[PASSAGE SHOWN — start]

Cytotoxic effects of PD-1 CAR-T cells against tumor cell lines (A) 4-h cytotoxicity of PD-1 CAR-T cells against osteosarcoma cell line U2OS with modest expression of PD-1 ligands, with or without pretreatment with CM. (B) 4-h cytotoxicity of PD-1 CAR-T cells against osteosarcoma cell line SaOS2 that does not express PD-1 ligands, with or without pretreatment with CM. (C) Real-time monitoring of SaOS2 cytolysis. SaOS2 were incubated with PD-1 CAR-T at a low E:T ratio (E:T=0.25:1). SaOS2 cells were compared with SaOS2 cells with pretreatment with CM (SaOS2-CM). (D) Time series of histogram plots of PD-L1 expression in SaOS2 by flow cytometry. After co-culture with PD-1 CAR-T cells, PD-L1 expression of residual SaOS2 was gradually upregulated. *P<0.05 vs. PD-1 CAR. PD-1, programmed death 1; CAR, chimeric antigen receptor; CM, conditioned medium; E:T, effector-to-target; PD-L1, programmed cell death 1 ligand 1; PD-1 TR, truncated PD-1 CAR.

Figure 4.

Dual targeting CAR-T cells. (A) The proposed scheme for dual-targeting CAR. PD-1 CAR and anti-CD19 CAR were transduced in the same T cells. (B) Surface expression of anti-CD19 CAR and PD-1 CAR in transduced T cells. T cells showed strong expression of both PD-1 CAR and anti-CD19 CAR. (C) Surface expression of CD19 and PD-L1 in HeLa cells retrovirally transduced with CD19 gene (19-HeLa). 19-Hela cells stimulated with CM expressed both CD19 and PD-L1. (D) Long-term cytotoxicity of dual-targeting CAR-T cells against 19-HeLa with pretreatment with CM. Anti-CD19 CAR-T cells were used as control. PD-1, programmed death 1; CAR, chimeric antigen receptor; CM, conditioned medium; PD-L1, programmed cell death 1 ligand 1; GFP, green fluorescent protein; E:T, effector-to-target.

Figure 5.

CD80 inhibits PD-1 CAR binding to PD-L1 and attenuates cytotoxicity. (A) Surface expression of CD80 in 19-HeLa cells after transduction of CD80. (B) Surface expression of PD-L1 after treatment with CM in 19-HeLa cells and CD80-transduced 19-HeLa cells. Anti-PD-L1 antibody binding was modestly attenuated in CD80-expressing 19-HeLa cells. (C) Schematic diagram of the experiment. Cytotoxicity of anti-CD19 CAR-T cells or PD-1 CAR-T cells against CM-pretreated, CD80-transduced 19-HeLa (that simultaneously expresses CD80, CD19, and PD-L1) were evaluated. (D) Cytotoxic effects of PD-1 CAR-T cells against CM-pretreated 19-HeLa with or without CD80 overexpression. Cells were cocultured for 24 h. (E) Long-term cytotoxicity of PD-1 CAR-T cells and anti-CD19 CAR-T cells against CM-pretreated 19-HeLa cells with or without CD80 overexpression (lower and upper panels). PD-1, programmed death 1; CAR, chimeric antigen receptor; CM, conditioned medium; PD-L1, programmed cell death 1 ligand 1; GFP, green fluorescent protein; E:T, effector-to-target.

[PASSAGE SHOWN — finish]
[DATA FOR ANALYSIS — start]

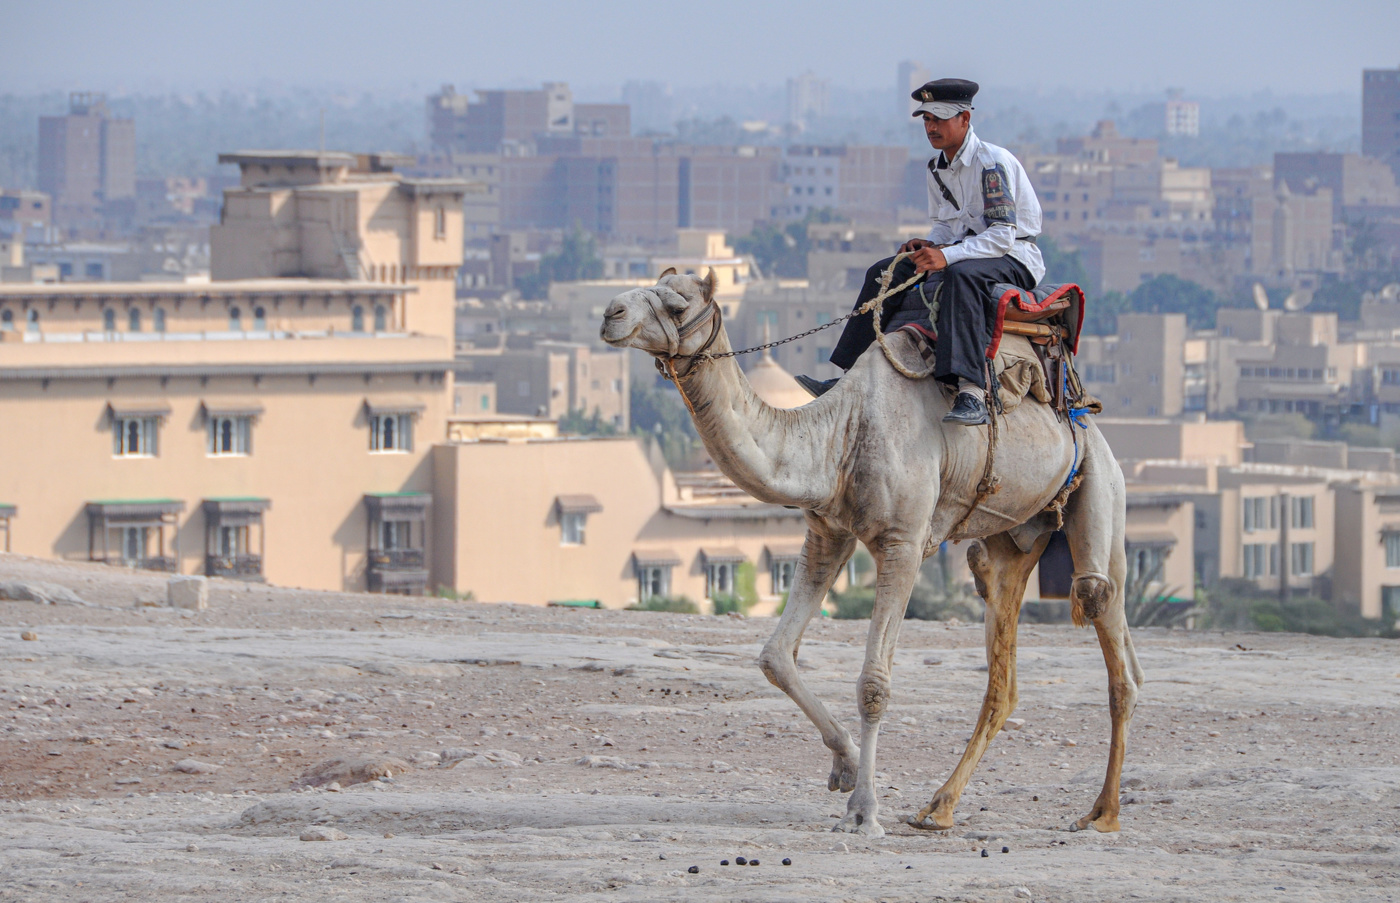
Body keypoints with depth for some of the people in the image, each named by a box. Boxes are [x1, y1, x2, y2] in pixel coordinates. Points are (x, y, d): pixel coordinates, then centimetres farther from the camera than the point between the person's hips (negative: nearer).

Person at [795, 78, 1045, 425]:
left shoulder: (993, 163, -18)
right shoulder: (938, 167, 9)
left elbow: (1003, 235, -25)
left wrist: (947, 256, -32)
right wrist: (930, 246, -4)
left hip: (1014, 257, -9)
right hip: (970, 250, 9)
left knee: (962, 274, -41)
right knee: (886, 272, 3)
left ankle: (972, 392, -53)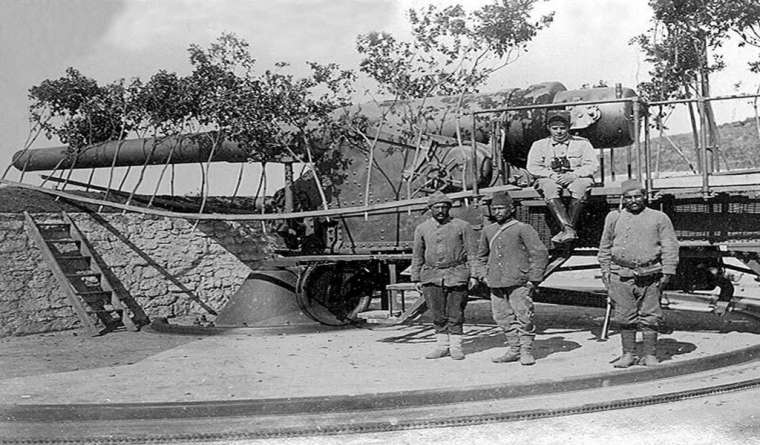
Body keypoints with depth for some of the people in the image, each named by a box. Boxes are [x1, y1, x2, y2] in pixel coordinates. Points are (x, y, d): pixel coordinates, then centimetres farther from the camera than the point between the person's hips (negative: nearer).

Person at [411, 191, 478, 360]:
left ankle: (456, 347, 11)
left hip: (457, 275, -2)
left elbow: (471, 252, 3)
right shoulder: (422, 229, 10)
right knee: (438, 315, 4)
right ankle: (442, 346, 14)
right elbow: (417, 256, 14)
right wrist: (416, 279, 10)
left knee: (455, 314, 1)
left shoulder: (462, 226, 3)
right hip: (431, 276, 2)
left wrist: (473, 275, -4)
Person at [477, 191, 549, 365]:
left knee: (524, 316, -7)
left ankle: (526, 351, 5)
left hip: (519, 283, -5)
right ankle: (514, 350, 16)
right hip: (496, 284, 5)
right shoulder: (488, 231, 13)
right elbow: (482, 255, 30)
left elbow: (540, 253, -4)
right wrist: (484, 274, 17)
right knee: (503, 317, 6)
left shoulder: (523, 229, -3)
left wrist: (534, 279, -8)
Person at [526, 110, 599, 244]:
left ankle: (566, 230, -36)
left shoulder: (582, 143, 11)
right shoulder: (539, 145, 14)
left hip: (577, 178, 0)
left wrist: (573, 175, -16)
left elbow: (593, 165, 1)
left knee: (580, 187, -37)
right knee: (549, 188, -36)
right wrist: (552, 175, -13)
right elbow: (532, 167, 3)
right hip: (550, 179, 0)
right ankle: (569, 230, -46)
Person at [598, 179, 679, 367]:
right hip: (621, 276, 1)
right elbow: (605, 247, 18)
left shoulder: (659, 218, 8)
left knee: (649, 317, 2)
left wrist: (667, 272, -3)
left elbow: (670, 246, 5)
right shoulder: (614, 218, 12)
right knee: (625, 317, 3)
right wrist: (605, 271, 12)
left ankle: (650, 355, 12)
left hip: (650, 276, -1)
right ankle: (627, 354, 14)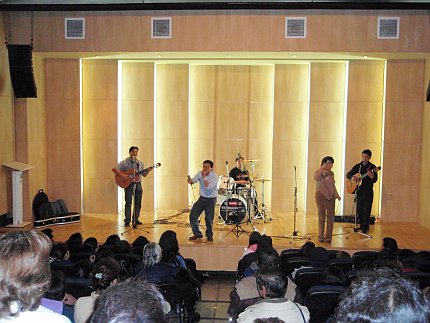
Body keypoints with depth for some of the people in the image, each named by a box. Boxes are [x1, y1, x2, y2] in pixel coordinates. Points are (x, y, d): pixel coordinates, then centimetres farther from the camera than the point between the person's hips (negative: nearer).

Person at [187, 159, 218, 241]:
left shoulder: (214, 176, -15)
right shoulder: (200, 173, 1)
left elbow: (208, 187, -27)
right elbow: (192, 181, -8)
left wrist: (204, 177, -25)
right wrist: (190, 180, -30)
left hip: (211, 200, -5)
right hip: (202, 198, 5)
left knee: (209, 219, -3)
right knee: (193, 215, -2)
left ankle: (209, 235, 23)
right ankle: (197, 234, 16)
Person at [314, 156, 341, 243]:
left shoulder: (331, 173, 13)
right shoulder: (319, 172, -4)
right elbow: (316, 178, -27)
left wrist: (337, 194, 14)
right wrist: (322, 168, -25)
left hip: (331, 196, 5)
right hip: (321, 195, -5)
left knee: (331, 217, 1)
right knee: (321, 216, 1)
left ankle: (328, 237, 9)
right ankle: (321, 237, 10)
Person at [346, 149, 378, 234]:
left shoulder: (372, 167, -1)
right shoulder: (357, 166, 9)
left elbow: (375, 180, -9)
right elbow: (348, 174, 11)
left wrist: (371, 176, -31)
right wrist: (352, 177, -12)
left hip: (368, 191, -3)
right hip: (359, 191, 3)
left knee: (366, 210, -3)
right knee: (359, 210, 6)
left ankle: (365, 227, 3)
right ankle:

[DATA FOR ANALYSIS — finish]

WHAT YOU SHOULD DO:
Based on the figure legends on PD-1 CAR-T cells, explain why CD80 overexpression in 19-HeLa cells attenuates the cytotoxicity of PD-1 CAR-T cells.

RESPONSE FOR THIS EXERCISE:
CD80 inhibits the binding of the PD-1 CAR to PD-L1, which attenuates the cytotoxicity of PD-1 CAR-T cells against those cells. Consistent with this, anti-PD-L1 antibody binding was modestly attenuated in CD80-expressing 19-HeLa cells.